The subject for which we are performing authentication.

Constructor Detail

JAASMemoryLoginModule

public JAASMemoryLoginModule()

Method Detail

abort

public boolean abort()
              throws LoginException

Phase 2 of authenticating a Subject when Phase 1 fails. This method is called if the LoginContext failed somewhere in the overall authentication chain.

Specified by:

abort in interface LoginModule

Returns:

true if this method succeeded, or false if this LoginModule should be ignored

Throws:

LoginException - if the abort fails

commit

public boolean commit()
               throws LoginException

Phase 2 of authenticating a Subject when Phase 1 was successful. This method is called if the LoginContext succeeded in the overall authentication chain.

Specified by:

commit in interface LoginModule

Returns:

true if the authentication succeeded, or false if this LoginModule should be ignored

Throws:

LoginException - if the commit fails

initialize

public void initialize(Subject subject,
                       CallbackHandler callbackHandler,
                       Map<String,?> sharedState,
                       Map<String,?> options)

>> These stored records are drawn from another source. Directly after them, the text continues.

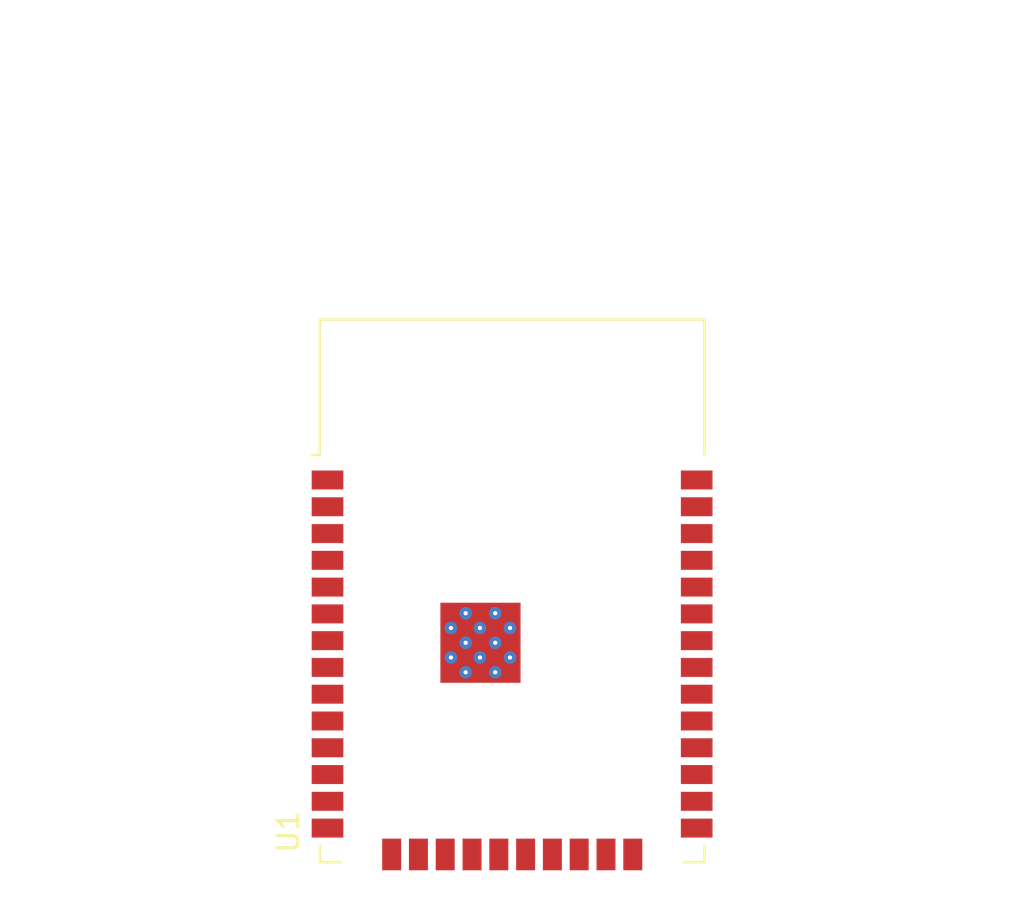
<source format=kicad_pcb>
(kicad_pcb (version 20221018) (generator pcbnew)

  (general
    (thickness 1.6)
  )

  (paper "A4")
  (layers
    (0 "F.Cu" signal)
    (31 "B.Cu" signal)
    (32 "B.Adhes" user "B.Adhesive")
    (33 "F.Adhes" user "F.Adhesive")
    (34 "B.Paste" user)
    (35 "F.Paste" user)
    (36 "B.SilkS" user "B.Silkscreen")
    (37 "F.SilkS" user "F.Silkscreen")
    (38 "B.Mask" user)
    (39 "F.Mask" user)
    (40 "Dwgs.User" user "User.Drawings")
    (41 "Cmts.User" user "User.Comments")
    (42 "Eco1.User" user "User.Eco1")
    (43 "Eco2.User" user "User.Eco2")
    (44 "Edge.Cuts" user)
    (45 "Margin" user)
    (46 "B.CrtYd" user "B.Courtyard")
    (47 "F.CrtYd" user "F.Courtyard")
    (48 "B.Fab" user)
    (49 "F.Fab" user)
    (50 "User.1" user)
    (51 "User.2" user)
    (52 "User.3" user)
    (53 "User.4" user)
    (54 "User.5" user)
    (55 "User.6" user)
    (56 "User.7" user)
    (57 "User.8" user)
    (58 "User.9" user)
  )

  (setup
    (pad_to_mask_clearance 0)
    (pcbplotparams
      (layerselection 0x00010fc_ffffffff)
      (plot_on_all_layers_selection 0x0000000_00000000)
      (disableapertmacros false)
      (usegerberextensions false)
      (usegerberattributes true)
      (usegerberadvancedattributes true)
      (creategerberjobfile true)
      (dashed_line_dash_ratio 12.000000)
      (dashed_line_gap_ratio 3.000000)
      (svgprecision 4)
      (plotframeref false)
      (viasonmask false)
      (mode 1)
      (useauxorigin false)
      (hpglpennumber 1)
      (hpglpenspeed 20)
      (hpglpendiameter 15.000000)
      (dxfpolygonmode true)
      (dxfimperialunits true)
      (dxfusepcbnewfont true)
      (psnegative false)
      (psa4output false)
      (plotreference true)
      (plotvalue true)
      (plotinvisibletext false)
      (sketchpadsonfab false)
      (subtractmaskfromsilk false)
      (outputformat 1)
      (mirror false)
      (drillshape 1)
      (scaleselection 1)
      (outputdirectory "")
    )
  )

  (net 0 "")
  (net 1 "Net-(U1-GND-Pad1)")
  (net 2 "unconnected-(U1-VDD-Pad2)")
  (net 3 "unconnected-(U1-EN-Pad3)")
  (net 4 "unconnected-(U1-SENSOR_VP-Pad4)")
  (net 5 "unconnected-(U1-SENSOR_VN-Pad5)")
  (net 6 "unconnected-(U1-IO34-Pad6)")
  (net 7 "unconnected-(U1-IO35-Pad7)")
  (net 8 "unconnected-(U1-IO32-Pad8)")
  (net 9 "unconnected-(U1-IO33-Pad9)")
  (net 10 "unconnected-(U1-IO25-Pad10)")
  (net 11 "unconnected-(U1-IO26-Pad11)")
  (net 12 "unconnected-(U1-IO27-Pad12)")
  (net 13 "unconnected-(U1-IO14-Pad13)")
  (net 14 "unconnected-(U1-IO12-Pad14)")
  (net 15 "unconnected-(U1-IO13-Pad16)")
  (net 16 "unconnected-(U1-SHD{slash}SD2-Pad17)")
  (net 17 "unconnected-(U1-SWP{slash}SD3-Pad18)")
  (net 18 "unconnected-(U1-SCS{slash}CMD-Pad19)")
  (net 19 "unconnected-(U1-SCK{slash}CLK-Pad20)")
  (net 20 "unconnected-(U1-SDO{slash}SD0-Pad21)")
  (net 21 "unconnected-(U1-SDI{slash}SD1-Pad22)")
  (net 22 "unconnected-(U1-IO15-Pad23)")
  (net 23 "unconnected-(U1-IO2-Pad24)")
  (net 24 "unconnected-(U1-IO0-Pad25)")
  (net 25 "unconnected-(U1-IO4-Pad26)")
  (net 26 "unconnected-(U1-IO16-Pad27)")
  (net 27 "unconnected-(U1-IO17-Pad28)")
  (net 28 "unconnected-(U1-IO5-Pad29)")
  (net 29 "unconnected-(U1-IO18-Pad30)")
  (net 30 "unconnected-(U1-IO19-Pad31)")
  (net 31 "unconnected-(U1-NC-Pad32)")
  (net 32 "unconnected-(U1-IO21-Pad33)")
  (net 33 "unconnected-(U1-RXD0{slash}IO3-Pad34)")
  (net 34 "unconnected-(U1-TXD0{slash}IO1-Pad35)")
  (net 35 "unconnected-(U1-IO22-Pad36)")
  (net 36 "unconnected-(U1-IO23-Pad37)")

  (footprint "RF_Module:ESP32-WROOM-32D" (layer "F.Cu") (at 146.19 106.04))

)

</source>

Initialize this LoginModule with the specified configuration information.

Specified by:

initialize in interface LoginModule

Parameters:

subject - The Subject to be authenticated

callbackHandler - A CallbackHandler for communicating with the end user as necessary

sharedState - State information shared with other LoginModule instances

options - Configuration information for this specific LoginModule instance

login

public boolean login()
              throws LoginException

Phase 1 of authenticating a Subject.

Specified by:

login in interface LoginModule

Returns:

true if the authentication succeeded, or false if this LoginModule should be ignored

Throws:

LoginException - if the authentication fails

logout

public boolean logout()
               throws LoginException

Log out this user.

Specified by:

logout in interface LoginModule

Returns:

true in all cases because the LoginModule should not be ignored

Throws:

LoginException - if logging out failed

load

protected void load()

Load the contents of our configuration file.